Here is one Ventura County Libertarian’s “take” on the six state measures.
1) NO on WATER BOND
Read what the Secretary of State said about this measure:”The deadline for ballot measures to qualify for this election was June 26, 2014. (After this date) the Legislature and the Governor added a measure to the November ballot.” So, we learn that this should not even be on the ballot, except that our elected officials don’t play by the same rules we do. Surely, the drought issue did not just now catch their attention. In any case, the days of handing over huge sums of money to a bureaucracy are over. Libertarians believe private industry can do a better and more efficient job. Besides, when such large numbers are involved it follows that every semi-related cause is tacked on to the initial one which dilutes the purpose of the measure. One more thing: most of the money is allocated to dams which many experts feel are now old school.
2) NO on STATE BUDGET
This is a lot of ado about something that should be automatic. Of course we should be saving for a rainy day and of course we should be paying off our debts. So why bother creating a micro-planned law that will be binding for the next 15 years? In any case, the proposed amount to pay down the debt—3/4 of a percent—is microscopic. Careful annual reviews by the budget committee would serve us better than this constitutional amendment. There is also the issue of the effect on monies directed to school districts which, with these new rules, would likely only be available in economically good years. There would also be a maximum on the reserves a district can keep on hand, preventing some districts from saving as much as they otherwise could.

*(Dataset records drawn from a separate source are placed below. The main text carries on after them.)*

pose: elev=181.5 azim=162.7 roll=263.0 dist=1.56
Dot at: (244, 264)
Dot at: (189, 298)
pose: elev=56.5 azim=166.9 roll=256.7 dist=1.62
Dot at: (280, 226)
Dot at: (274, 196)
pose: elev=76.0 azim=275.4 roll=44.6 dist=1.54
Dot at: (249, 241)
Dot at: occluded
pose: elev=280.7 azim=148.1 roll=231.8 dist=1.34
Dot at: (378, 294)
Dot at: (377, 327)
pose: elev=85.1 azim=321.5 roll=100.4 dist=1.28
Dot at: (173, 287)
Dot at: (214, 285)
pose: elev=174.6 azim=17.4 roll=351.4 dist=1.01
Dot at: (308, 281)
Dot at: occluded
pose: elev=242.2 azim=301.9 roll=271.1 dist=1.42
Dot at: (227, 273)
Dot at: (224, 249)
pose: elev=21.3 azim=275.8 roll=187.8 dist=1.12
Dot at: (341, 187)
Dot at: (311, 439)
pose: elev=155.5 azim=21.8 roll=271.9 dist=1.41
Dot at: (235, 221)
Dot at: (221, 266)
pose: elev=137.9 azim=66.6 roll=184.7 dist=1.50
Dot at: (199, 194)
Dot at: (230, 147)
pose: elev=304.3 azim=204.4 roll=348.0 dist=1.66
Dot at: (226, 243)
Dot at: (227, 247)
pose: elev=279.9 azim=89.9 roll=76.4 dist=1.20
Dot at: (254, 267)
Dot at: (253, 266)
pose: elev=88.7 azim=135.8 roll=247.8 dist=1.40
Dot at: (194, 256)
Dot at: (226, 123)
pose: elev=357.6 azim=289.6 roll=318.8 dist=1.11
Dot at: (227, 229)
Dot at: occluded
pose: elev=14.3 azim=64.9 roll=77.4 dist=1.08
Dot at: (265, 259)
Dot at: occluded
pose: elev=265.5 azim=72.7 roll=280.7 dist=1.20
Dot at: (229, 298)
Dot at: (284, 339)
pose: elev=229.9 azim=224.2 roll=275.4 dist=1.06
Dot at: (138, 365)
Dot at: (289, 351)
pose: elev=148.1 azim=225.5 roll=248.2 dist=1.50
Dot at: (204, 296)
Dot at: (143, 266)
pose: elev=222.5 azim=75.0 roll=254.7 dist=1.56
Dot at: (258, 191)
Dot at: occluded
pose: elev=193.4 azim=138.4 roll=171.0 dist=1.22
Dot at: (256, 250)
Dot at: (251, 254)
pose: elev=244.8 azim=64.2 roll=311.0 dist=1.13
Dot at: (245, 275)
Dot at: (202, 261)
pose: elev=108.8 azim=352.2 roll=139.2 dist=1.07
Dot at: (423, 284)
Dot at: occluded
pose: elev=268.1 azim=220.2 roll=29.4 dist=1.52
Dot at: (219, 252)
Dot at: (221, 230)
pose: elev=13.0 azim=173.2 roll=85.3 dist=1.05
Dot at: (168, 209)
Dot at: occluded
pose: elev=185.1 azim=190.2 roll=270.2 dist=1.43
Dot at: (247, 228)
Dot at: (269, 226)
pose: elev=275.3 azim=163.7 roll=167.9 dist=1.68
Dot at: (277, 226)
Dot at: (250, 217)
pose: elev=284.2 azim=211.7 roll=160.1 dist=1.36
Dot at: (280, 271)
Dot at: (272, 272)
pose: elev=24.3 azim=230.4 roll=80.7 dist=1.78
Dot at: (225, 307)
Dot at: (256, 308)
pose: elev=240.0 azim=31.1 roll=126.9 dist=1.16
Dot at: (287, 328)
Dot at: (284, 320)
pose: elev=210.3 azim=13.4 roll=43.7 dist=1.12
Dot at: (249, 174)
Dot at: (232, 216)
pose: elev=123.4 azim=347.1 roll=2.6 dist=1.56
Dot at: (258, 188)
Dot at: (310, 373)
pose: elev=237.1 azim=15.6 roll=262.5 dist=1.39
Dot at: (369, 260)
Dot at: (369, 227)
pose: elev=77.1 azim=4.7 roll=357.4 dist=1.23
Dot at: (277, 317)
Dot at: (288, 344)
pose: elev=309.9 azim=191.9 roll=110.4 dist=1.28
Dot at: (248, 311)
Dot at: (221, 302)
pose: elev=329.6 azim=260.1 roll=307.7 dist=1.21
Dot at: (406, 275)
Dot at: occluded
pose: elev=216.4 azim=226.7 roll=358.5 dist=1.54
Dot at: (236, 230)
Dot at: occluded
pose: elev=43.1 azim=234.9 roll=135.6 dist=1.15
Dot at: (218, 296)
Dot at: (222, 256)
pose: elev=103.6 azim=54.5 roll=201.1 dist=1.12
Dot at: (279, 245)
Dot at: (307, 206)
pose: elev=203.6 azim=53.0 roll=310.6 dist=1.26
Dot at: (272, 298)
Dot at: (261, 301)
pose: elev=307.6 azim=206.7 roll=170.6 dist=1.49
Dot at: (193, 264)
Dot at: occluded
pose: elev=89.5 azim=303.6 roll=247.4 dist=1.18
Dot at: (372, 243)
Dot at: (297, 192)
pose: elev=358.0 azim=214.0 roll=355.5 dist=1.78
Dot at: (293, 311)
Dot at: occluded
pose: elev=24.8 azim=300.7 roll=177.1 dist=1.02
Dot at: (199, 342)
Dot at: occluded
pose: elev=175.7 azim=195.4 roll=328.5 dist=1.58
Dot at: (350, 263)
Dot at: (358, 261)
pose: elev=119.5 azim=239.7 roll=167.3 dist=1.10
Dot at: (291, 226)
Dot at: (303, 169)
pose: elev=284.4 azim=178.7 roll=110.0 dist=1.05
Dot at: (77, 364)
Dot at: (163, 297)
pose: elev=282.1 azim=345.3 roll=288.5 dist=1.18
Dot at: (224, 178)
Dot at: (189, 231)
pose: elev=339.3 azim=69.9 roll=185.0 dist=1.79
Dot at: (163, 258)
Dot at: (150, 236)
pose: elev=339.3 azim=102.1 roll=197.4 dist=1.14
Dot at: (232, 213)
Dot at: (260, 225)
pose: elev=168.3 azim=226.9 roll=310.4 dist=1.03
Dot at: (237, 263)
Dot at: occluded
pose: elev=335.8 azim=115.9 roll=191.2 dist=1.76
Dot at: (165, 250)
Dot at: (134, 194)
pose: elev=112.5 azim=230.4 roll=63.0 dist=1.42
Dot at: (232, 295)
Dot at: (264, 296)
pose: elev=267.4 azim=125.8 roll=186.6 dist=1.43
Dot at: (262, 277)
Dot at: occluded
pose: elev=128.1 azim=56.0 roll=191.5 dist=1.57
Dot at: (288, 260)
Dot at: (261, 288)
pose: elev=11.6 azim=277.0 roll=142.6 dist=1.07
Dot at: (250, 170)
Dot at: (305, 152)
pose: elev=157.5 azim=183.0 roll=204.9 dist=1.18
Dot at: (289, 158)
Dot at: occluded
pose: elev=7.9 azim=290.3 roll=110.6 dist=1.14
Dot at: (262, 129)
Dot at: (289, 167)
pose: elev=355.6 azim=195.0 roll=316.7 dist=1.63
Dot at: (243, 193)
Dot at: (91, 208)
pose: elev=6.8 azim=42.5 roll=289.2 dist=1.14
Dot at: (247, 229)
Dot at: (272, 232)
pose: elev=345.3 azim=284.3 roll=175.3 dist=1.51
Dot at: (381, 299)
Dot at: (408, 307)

45) NO on HEALTHCARE INSURANCE
This one is easy. Keep government out of private industry. Instead, let the industry compete for consumers by setting lower prices on their own and let the free market work. This measure would create more administrative costs for both the state and the health companies and you know who gets the bill. There are also parts of the initiative that are legally “uncertain” and “unclear,” much like the Affordable Care Act. We don’t need more of that. Finally, the worst is that this does not apply to large employer group health plans which is the bulk of the industry. That means disparate treatment and more bureaucracy for the little guy.
46) NO on DRUG AND ALCOHOL TESTING OF DOCTORS/MEDICAL NEGLIGENCE LAWSUITS
I suspect this grew out of a stalled marijuana legalization initiative. But now this measure would require hospitals to subject all doctors to random drug and alcohol testing at their expense. This measure would also make CURES, a statewide prescription database available even to “certain” law enforcement officials, a requirement. Libertarians believe this is an issue of personal privacy. Prosecute prescription addicts if their actions impinge upon others, but don’t expect a government nanny to change society.
47) NO on CRIMINAL SENTENCES. MISDEMEANOR PENALTIES
This initiative rightfully allows for lower penalties and re-sentencing for those convicted of certain victim-less drug crimes, but it also lets off the hook those involved in non-violent property crimes. We have waited, and are still waiting for marijuana reform; Libertarians would love to grab this chance to release those incarcerated for such a harmless substance. And this measure would also serve to reduce the need for more prisons which has become an industry in itself. But it doesn’t make sense to equate theft and forgery with a misdemeanor. No, they may not be violent crimes, but they still have victims. It’s too bad this initiative was coupled with the lesser offense of marijuana use.
48) NO on INDIAN GAMING COMPACTS
Our state is grasping at straws trying to find revenue anywhere they can. And that includes making an exception to the popular expectation that casinos in California stay only on tribal lands. Once again, this referendum would marry government and private industry with the state as a middleman, distributing “payoffs” from the favored tribe to certain other tribes as well as annual payments to the county and city of Madera. It’s all about the money, and that’s okay, but I see lawsuits in the future for this convoluted setup.
NOW GO FORTH AND VOTE BECAUSE IT DOES MATTER!